Gemini Trust Company is listed as the plaintiff in the court filing, while Digital Currency Group and Barry Silbert are named as defendants. “This lawsuit seeks to recover from Defendants the damages and losses that Gemini has incurred as a direct result of DCG’s and Silbert’s false, misleading, and incomplete representations and omissions to Gemini, and Defendants’ role in encouraging and facilitating Genesis’s fraud against Gemini,” the filing alleges. The court filing further insists:
This lawsuit is about fraud. The assets involved—bitcoin and other cryptocurrencies—are relatively novel, but the fraud and deception committed by Defendants are all too familiar.
While he retweeted a post on Twitter on July 3, Silbert has not made a statement on the platform since June 10, 2023. “DCG — and Barry personally – are direct participants in the fraud that has damaged Gemini and hundreds of thousands of Earn users. This complaint is an important step in holding them accountable for what they have done,” Winklevoss concluded in his Twitter thread. At 12:00 p.m. (ET) on Friday, DCG responded to the lawsuit.

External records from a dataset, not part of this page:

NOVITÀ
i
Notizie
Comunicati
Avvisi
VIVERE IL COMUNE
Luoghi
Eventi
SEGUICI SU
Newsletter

“This is yet another publicity stunt from Cameron Winklevoss to deflect blame and responsibility from himself and Gemini, which operated the Gemini Earn program. Any suggestion of wrongdoing by DCG or any of its employees is baseless, defamatory, and completely false,” the company stated in a shared message on Twitter. “From day one, DCG has remained committed to reaching an amicable solution for all parties to the Genesis bankruptcy.”
“Senior DCG leadership has been working around the clock over the course of multiple months in active negotiation with representatives of the Official Unsecured Creditors Committee and Ad Ho Committee to reach a deal while Gemini’s leadership was MIA or only issuing press statements,” DCG added in its defense. “To be clear, neither Cameron nor Tyler Winklevoss have been involved in any of the recent in-person meetings. The mediation process is nearing a close and we expect to bring the Genesis Chapter 11 case to a conclusion soon.”

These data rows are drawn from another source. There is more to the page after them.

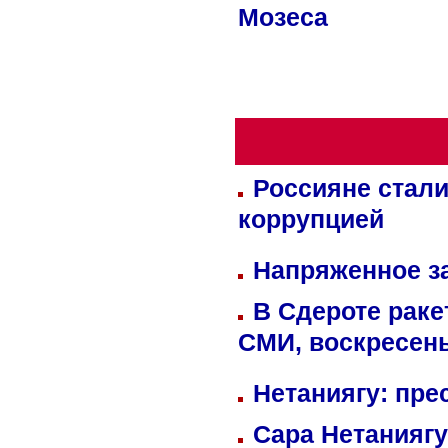
Мозеса
Россияне стали
коррупцией
Напряженное за
В Сдероте раке
СМИ, воскресень
Нетаниягу: пре
Сара Нетаниягу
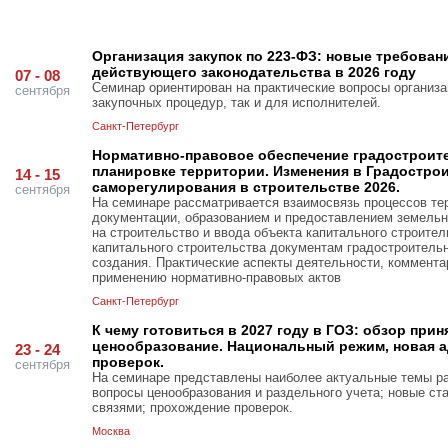
Организация закупок по 223-ФЗ: новые требован
действующего законодательства в 2026 году
07 - 08
Семинар ориентирован на практические вопросы организа
сентября
закупочных процедур, так и для исполнителей.
Санкт-Петербург
Нормативно-правовое обеспечение градостроител
планировке территории. Изменения в Градостро
14 - 15
саморегулирования в строительстве 2026.
сентября
На семинаре рассматривается взаимосвязь процессов тер
документации, образованием и предоставлением земельн
на строительство и ввода объекта капитального строител
капитального строительства документам градостроительн
создания. Практические аспекты деятельности, коммента
применению нормативно-правовых актов
Санкт-Петербург
К чему готовиться в 2027 году в ГОЗ: обзор при
ценообразование. Национальный режим, новая а
23 - 24
проверок.
сентября
На семинаре представлены наиболее актуальные темы ра
вопросы ценообразования и раздельного учета; новые ст
связями; прохождение проверок.
Москва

Tyler Winklevoss also replied to DCG’s statement. “[DCG and Silbert] fail to address or deny a single assertion in our 33-page complaint,” Tyler Winklevoss said in response to DCG’s statement on Friday. “Exactly which parts are ‘baseless, defamatory, and completely false?’ The indisputable fact is that DCG and Barry were directly involved in misleading creditors as to the financial condition of Genesis.”